> _The problem_
Give back only the lines in the records below from the one with "(endometrial) stained for" to the one with "immunohistochemical staining in", both inclusive, word for word.

=== Begin Enclosure ===

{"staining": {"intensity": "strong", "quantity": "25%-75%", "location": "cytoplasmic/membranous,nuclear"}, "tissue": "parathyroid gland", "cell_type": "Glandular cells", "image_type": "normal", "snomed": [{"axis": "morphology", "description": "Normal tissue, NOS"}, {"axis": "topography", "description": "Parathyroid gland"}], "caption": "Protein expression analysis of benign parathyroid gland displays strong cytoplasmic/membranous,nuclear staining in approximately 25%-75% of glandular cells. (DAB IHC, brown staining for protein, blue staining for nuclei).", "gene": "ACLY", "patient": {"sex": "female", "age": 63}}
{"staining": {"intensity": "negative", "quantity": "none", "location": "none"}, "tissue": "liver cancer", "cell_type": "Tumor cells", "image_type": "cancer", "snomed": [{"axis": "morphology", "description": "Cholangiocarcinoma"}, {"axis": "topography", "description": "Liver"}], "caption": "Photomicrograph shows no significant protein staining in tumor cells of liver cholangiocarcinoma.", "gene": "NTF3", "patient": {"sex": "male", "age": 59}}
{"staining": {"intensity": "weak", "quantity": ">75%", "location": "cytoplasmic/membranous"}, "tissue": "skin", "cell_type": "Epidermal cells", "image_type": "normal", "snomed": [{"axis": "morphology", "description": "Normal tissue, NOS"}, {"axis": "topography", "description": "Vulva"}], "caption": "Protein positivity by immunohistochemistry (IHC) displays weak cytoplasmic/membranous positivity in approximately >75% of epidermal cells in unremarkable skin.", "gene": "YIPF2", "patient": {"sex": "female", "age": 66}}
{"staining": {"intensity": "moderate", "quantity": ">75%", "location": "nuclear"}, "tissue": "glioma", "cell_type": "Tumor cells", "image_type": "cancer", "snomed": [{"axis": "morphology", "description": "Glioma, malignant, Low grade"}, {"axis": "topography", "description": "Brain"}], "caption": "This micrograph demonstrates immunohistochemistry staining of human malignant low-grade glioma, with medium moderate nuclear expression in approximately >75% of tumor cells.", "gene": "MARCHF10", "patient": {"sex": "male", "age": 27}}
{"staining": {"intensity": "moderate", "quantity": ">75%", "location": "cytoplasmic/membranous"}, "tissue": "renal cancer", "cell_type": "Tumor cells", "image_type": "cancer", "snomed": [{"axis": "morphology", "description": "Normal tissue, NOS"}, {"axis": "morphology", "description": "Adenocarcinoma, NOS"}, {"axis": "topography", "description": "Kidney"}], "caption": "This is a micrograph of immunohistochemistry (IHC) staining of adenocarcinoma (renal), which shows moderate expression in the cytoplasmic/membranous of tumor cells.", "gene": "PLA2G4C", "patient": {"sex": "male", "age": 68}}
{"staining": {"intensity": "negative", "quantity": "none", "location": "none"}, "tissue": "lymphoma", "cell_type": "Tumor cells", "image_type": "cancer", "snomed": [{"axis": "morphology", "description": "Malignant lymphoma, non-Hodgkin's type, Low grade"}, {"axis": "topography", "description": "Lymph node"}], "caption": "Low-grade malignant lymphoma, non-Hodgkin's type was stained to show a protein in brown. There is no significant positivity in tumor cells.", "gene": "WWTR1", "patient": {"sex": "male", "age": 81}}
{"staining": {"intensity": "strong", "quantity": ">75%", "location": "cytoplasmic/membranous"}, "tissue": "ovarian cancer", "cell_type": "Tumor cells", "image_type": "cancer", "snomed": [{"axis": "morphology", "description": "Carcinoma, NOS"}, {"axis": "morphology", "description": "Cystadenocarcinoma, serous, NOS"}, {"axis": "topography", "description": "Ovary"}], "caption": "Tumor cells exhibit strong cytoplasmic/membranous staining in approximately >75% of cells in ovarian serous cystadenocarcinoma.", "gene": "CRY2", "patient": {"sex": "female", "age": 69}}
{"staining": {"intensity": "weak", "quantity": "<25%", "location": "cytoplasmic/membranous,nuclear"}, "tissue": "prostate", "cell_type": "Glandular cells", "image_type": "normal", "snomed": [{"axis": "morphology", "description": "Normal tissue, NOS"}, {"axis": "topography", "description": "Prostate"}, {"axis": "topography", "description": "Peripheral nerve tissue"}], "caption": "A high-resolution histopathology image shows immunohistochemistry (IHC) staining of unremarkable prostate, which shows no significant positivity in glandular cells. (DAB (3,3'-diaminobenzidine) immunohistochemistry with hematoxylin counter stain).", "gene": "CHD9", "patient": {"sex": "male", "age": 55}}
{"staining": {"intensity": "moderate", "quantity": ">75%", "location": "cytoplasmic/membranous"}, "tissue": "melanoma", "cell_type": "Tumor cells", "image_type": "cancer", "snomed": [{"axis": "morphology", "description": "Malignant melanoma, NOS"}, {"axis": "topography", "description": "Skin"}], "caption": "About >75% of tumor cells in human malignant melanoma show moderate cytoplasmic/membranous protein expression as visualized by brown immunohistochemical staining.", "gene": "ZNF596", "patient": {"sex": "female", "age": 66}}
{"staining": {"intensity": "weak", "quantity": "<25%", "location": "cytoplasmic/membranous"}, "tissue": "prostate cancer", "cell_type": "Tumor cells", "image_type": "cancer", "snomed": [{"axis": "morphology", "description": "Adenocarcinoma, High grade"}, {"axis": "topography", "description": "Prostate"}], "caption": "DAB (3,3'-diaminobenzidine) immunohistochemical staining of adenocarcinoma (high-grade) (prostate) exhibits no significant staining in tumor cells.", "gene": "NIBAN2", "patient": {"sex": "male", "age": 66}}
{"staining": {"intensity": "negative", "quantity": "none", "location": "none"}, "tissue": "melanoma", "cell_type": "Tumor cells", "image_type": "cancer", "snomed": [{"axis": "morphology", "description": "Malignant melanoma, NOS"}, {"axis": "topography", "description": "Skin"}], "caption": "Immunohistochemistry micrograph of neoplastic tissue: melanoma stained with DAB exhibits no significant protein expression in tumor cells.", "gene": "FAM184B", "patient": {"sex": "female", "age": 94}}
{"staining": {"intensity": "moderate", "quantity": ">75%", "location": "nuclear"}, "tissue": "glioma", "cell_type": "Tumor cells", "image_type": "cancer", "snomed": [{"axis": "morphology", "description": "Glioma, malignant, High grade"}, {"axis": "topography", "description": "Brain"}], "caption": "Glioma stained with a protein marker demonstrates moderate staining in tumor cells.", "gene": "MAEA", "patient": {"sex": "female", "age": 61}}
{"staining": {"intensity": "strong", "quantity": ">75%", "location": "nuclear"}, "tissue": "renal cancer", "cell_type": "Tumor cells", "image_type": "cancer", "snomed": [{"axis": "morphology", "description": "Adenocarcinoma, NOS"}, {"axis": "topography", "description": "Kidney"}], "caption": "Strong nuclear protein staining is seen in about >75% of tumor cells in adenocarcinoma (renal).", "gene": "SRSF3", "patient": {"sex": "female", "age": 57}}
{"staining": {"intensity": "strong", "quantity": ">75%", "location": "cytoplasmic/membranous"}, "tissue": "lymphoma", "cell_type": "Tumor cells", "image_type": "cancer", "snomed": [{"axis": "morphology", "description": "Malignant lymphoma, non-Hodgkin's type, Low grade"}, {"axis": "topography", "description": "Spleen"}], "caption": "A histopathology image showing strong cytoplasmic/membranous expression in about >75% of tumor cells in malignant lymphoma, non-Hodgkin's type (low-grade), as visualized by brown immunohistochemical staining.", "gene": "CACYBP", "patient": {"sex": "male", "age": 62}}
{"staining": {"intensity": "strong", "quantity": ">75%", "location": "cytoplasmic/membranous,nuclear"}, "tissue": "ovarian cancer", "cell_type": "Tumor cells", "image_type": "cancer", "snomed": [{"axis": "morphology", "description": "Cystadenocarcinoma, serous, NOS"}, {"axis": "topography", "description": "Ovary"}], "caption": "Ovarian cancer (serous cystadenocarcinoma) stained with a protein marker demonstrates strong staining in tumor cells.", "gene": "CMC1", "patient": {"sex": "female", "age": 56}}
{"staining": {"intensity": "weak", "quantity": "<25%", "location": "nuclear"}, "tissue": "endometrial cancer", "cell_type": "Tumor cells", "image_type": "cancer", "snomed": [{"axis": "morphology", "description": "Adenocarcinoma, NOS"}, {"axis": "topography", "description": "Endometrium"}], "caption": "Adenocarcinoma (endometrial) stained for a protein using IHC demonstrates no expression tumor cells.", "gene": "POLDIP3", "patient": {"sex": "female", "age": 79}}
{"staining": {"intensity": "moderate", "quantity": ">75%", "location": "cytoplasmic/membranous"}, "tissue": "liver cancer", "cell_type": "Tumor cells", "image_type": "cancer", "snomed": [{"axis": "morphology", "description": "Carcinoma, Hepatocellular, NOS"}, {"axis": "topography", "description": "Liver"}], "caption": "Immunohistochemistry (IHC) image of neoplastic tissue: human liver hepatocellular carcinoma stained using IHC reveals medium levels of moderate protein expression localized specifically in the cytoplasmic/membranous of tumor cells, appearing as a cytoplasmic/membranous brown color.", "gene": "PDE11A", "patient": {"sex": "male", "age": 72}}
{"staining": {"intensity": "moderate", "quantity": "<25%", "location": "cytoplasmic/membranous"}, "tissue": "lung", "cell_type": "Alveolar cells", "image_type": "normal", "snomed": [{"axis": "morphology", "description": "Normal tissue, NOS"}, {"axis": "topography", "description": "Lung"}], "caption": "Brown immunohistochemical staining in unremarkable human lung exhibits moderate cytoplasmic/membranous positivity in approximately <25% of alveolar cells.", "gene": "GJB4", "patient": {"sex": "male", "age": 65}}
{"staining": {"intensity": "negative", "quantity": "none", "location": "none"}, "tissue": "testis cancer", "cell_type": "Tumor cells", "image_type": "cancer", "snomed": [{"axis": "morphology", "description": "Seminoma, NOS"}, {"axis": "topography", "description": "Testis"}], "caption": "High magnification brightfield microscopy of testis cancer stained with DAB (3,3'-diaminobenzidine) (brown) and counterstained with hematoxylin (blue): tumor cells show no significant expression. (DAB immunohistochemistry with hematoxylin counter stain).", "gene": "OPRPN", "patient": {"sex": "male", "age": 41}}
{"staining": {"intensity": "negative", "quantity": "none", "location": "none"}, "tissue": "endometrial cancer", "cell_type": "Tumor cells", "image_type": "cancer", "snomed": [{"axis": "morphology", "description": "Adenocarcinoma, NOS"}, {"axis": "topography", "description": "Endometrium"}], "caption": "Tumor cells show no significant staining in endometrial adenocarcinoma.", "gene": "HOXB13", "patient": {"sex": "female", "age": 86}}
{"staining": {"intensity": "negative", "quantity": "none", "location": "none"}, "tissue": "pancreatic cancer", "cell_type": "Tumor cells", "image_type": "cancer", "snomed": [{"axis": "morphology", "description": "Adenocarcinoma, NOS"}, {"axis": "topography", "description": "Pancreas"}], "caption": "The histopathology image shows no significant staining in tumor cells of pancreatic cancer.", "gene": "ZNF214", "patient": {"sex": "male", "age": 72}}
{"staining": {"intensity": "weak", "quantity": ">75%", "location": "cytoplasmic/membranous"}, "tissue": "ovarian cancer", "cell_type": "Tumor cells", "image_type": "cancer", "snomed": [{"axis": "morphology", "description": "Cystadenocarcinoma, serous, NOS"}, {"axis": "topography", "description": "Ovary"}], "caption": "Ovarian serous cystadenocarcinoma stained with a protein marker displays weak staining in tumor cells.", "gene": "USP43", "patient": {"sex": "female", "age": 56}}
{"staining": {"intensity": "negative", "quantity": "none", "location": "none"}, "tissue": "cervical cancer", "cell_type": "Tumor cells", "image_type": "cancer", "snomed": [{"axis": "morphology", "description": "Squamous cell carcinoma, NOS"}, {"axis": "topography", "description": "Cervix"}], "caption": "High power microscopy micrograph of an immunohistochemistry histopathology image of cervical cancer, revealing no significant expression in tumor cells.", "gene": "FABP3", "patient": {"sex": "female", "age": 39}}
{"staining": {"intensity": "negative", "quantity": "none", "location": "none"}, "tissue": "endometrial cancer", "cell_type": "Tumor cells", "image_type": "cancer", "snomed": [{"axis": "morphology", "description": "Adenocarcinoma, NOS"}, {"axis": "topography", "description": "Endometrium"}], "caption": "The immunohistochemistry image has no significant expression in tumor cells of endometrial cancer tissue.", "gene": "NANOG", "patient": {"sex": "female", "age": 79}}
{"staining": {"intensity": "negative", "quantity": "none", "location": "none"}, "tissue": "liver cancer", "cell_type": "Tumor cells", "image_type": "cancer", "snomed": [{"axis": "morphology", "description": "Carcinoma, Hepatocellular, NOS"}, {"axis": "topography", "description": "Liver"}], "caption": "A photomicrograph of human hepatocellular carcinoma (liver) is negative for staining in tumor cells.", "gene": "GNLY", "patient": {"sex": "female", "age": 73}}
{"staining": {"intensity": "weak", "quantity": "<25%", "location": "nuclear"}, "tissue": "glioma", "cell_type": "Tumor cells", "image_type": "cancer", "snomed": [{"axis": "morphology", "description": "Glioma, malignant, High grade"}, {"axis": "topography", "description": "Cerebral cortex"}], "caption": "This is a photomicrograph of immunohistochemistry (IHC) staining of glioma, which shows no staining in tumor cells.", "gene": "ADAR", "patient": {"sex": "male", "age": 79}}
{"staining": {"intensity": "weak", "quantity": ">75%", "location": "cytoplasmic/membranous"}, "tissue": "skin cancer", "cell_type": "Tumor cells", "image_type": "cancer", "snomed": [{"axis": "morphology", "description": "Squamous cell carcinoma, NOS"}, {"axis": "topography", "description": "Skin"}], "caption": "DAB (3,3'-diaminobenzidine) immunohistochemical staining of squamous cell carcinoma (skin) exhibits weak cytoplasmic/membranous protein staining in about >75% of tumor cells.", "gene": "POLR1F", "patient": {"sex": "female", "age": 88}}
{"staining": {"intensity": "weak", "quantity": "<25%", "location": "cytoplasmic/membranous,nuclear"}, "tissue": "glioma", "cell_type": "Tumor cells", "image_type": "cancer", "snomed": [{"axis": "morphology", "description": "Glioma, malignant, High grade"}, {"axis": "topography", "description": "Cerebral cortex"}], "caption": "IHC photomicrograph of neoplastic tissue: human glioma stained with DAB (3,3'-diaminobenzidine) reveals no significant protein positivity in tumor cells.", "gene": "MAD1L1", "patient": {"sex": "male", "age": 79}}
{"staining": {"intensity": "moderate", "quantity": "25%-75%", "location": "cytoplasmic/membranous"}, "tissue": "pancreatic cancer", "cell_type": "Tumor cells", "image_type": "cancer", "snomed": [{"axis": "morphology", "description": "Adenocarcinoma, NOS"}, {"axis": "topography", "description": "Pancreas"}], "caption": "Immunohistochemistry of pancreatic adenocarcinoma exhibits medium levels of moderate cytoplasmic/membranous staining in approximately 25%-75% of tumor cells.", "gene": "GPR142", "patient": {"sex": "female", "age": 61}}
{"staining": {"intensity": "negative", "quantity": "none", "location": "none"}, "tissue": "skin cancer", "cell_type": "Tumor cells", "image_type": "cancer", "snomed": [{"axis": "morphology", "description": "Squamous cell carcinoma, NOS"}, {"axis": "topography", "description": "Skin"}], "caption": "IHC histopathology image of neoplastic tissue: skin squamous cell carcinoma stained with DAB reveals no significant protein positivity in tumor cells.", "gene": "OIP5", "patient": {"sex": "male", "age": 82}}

=== End Enclosure ===

> _Reply_
{"staining": {"intensity": "weak", "quantity": "<25%", "location": "nuclear"}, "tissue": "endometrial cancer", "cell_type": "Tumor cells", "image_type": "cancer", "snomed": [{"axis": "morphology", "description": "Adenocarcinoma, NOS"}, {"axis": "topography", "description": "Endometrium"}], "caption": "Adenocarcinoma (endometrial) stained for a protein using IHC demonstrates no expression tumor cells.", "gene": "POLDIP3", "patient": {"sex": "female", "age": 79}}
{"staining": {"intensity": "moderate", "quantity": ">75%", "location": "cytoplasmic/membranous"}, "tissue": "liver cancer", "cell_type": "Tumor cells", "image_type": "cancer", "snomed": [{"axis": "morphology", "description": "Carcinoma, Hepatocellular, NOS"}, {"axis": "topography", "description": "Liver"}], "caption": "Immunohistochemistry (IHC) image of neoplastic tissue: human liver hepatocellular carcinoma stained using IHC reveals medium levels of moderate protein expression localized specifically in the cytoplasmic/membranous of tumor cells, appearing as a cytoplasmic/membranous brown color.", "gene": "PDE11A", "patient": {"sex": "male", "age": 72}}
{"staining": {"intensity": "moderate", "quantity": "<25%", "location": "cytoplasmic/membranous"}, "tissue": "lung", "cell_type": "Alveolar cells", "image_type": "normal", "snomed": [{"axis": "morphology", "description": "Normal tissue, NOS"}, {"axis": "topography", "description": "Lung"}], "caption": "Brown immunohistochemical staining in unremarkable human lung exhibits moderate cytoplasmic/membranous positivity in approximately <25% of alveolar cells.", "gene": "GJB4", "patient": {"sex": "male", "age": 65}}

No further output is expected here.